‘Seinfeld’, ‘Frasier’, and the gay-ish, Jew-ish 1990s: Phoebe Maltz Bovy on sitcom codes of yore

Jerry Seinfeld with Dr. Tim Whatley—the dentist who converted to Judaism for the jokes.

On a recent Frasier rewatch, I had a sudden realization that I felt compelled to share, first on Twitter, then elaborated here.

https://twitter.com/BovyMaltz/status/1640533741159297025

The gist of the 1994 episode in question, “The Matchmaker,” is that a gay man (who happens to be Frasier’s new boss) mistakenly believes that not only is Frasier gay, but so too his father Martin and—why not?—brother Niles. At the end of the episode, Frasier reveals, to a skeptical but understanding boss, that all three Crane men are straight.

But… are they?

In 1994, you couldn’t exactly have a mainstream sitcom about a group of openly gay men. Will & Grace, the show widely credited for introducing the possibility (and tentatively at that, what with Will’s lady-roommate), first aired in 1998. It’s not that there weren’t gay male characters in earlier sitcoms. Indeed, a 1973 episode of The Mary Tyler Moore Show has a plot remarkably similar to “The Matchmaker,” wherein Rhoda (Mary’s Jewish neighbour and best friend) starts spending a lot of time with their frenemy Phyllis’s visiting brother. Phyllis is upset because she’d been trying to set him up with Mary. At the end of the episode, Rhoda reveals to a Frasier-level oblivious Phyllis that her brother is gay, and Phyllis is ecstatic, because this means her brother is not in fact dating Rhoda.

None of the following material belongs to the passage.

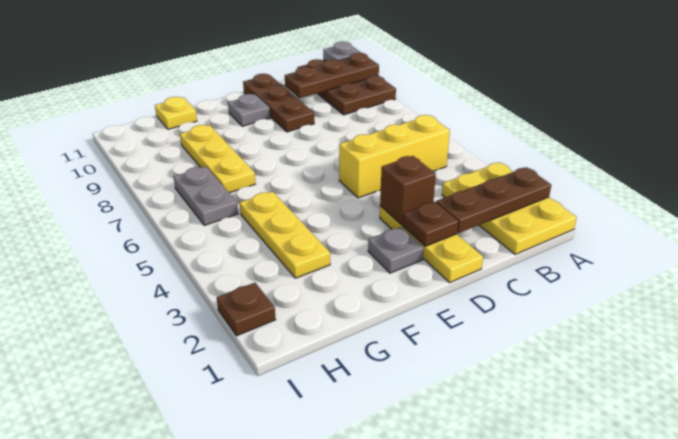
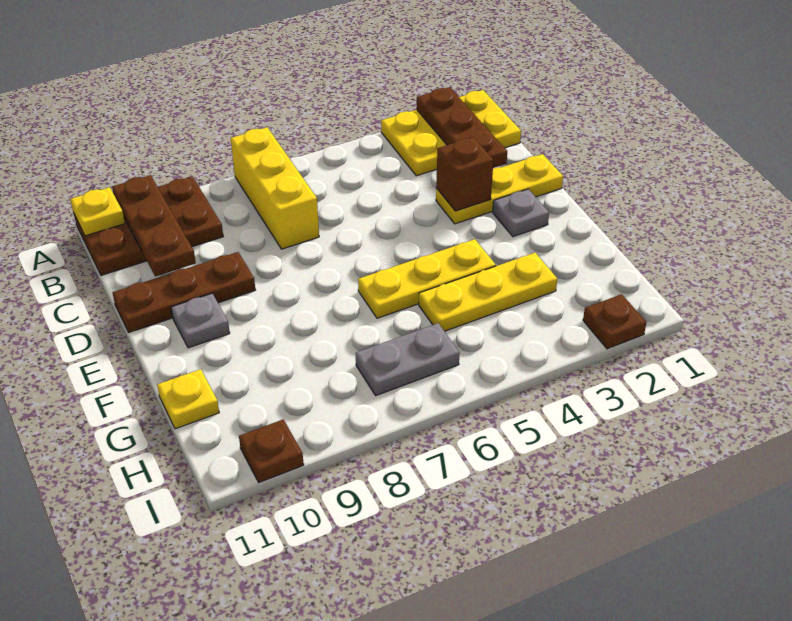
grey plate A11 level 2 -> yellow plate A11 level 2
yellow brick B5:D5 level 1 -> yellow brick A7:C7 level 1
brown plate D2 level 2 -> brown plate I10 level 1
yellow plate G7:G9 level 1 -> yellow plate F4:F6 level 1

Before I digress further—and as someone with three doctorates in Rhoda-ology, believe me, I could—I want to get back to the matter at hand.

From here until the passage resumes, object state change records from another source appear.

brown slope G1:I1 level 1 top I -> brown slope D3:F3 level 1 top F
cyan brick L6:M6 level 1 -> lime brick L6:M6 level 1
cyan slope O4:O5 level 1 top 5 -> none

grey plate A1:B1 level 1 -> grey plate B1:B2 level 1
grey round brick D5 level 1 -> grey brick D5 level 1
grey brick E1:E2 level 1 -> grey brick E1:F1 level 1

As a show, Frasier is and isn’t about a group of gay men. That many of the actors themselves are/were gay (apart from Kelsey Grammer, were any of them straight?), there is the vibe of the show itself. It’s not just the effete, opera-loving thing, which, whatever. It’s their relationships with women. It’s the absence of physical chemistry in Niles’s love of Daphne. It’s the derogatory trope that is Roz.

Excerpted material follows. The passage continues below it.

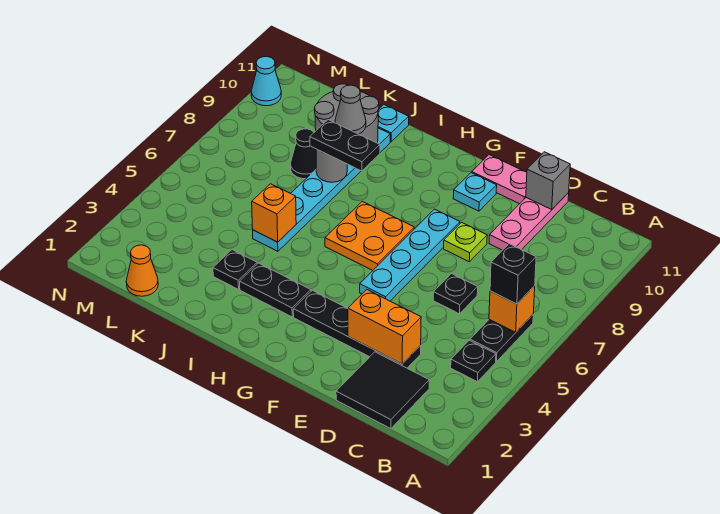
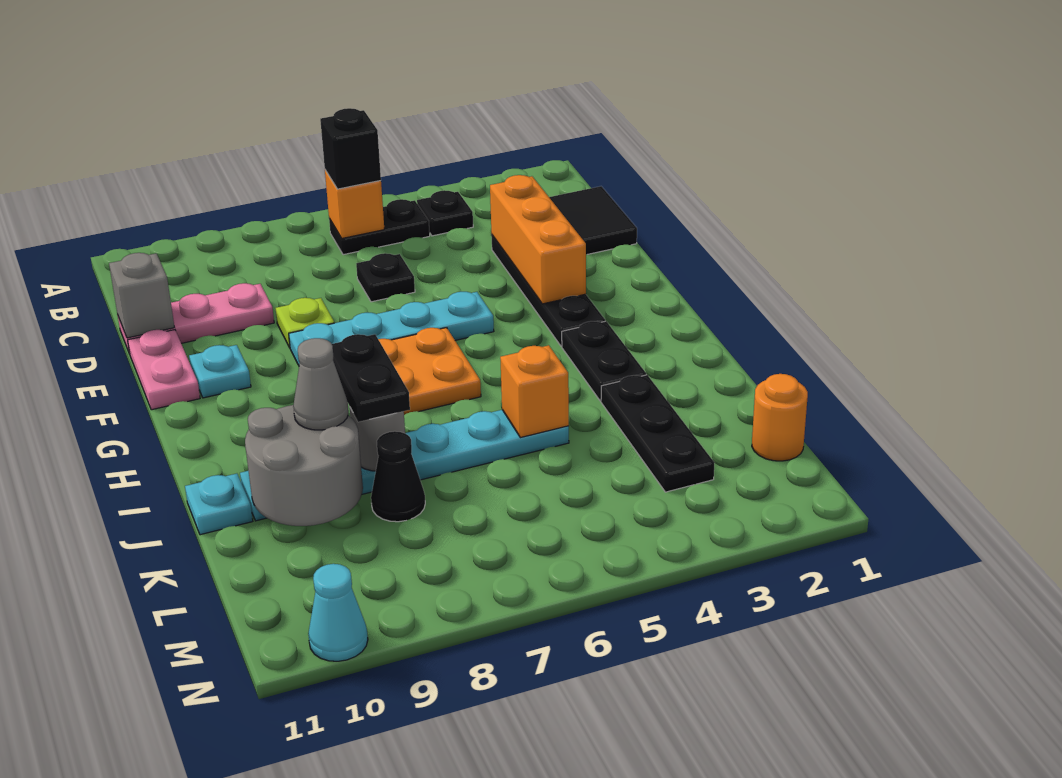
orange brick D3:E3 level 2 -> orange brick D3:F3 level 2
black plate J3 level 1 -> black plate J3:L3 level 1
orange cone L1 level 1 -> orange round brick L1 level 1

What existed in 1990s sitcoms was an unofficial Hays Code of sorts. So much couldn’t be said that you can’t really say, with precision, what was happening onscreen.

I will now get to the point: Seinfeld. My theory is that Seinfeld is to Jewishness what Frasier is to gayness. Not a perfect analogy—Jerry is, after all, openly Jewish, in life and onscreen—but bear with me. Both shows exist in universes where the identity category exists, but where the characters are often coded versions of the same.

The obvious example from Seinfeld is the 1997 episode where Elaine supposedly has “shiksappeal.” Her non-Jewishness is a siren call to Jewish men and boys. I have never suspended so much disbelief. There are women out there who read as non-Jewish (and how frustrating for them when they are Jewish). Julia Louis-Dreyfus’s Elaine Benes is not one of them.

But the bigger one still is George Costanza. We all know George is Jewish. But technically he isn’t. He is so Jewish! But he isn’t. He’s Italian. Not Italian. Euphemistically Italian. Jewish. George, his “ma” screaming at him from the other room. George, disappointing his parents by converting to “Latvian Orthodox.” George, played by a Jewish actor, based on a Jewish television creator who would, once mega-successful, and once living in a different time, create a different show, Curb Your Enthusiasm, where the Jewishness was out from behind any code. George’s dynamic with on-again, off-again fiancée Susan is straight out of Annie Hall. George is Jewish! Except that he’s not.

Both Frasier and Seinfeld exist in that 1990s world where having too much of an identity was a liability. I say this not to claim that our own times, where the actor has to match the character’s identity lest the actor and show’s creator be called out—and, indeed, where Jewishness and gayness are not always understood as forms of marginalization on the left—are superior. Eras have plusses and minuses. It’s just helpful for understanding where we are now to see where we were before, and why that might not have been satisfactory.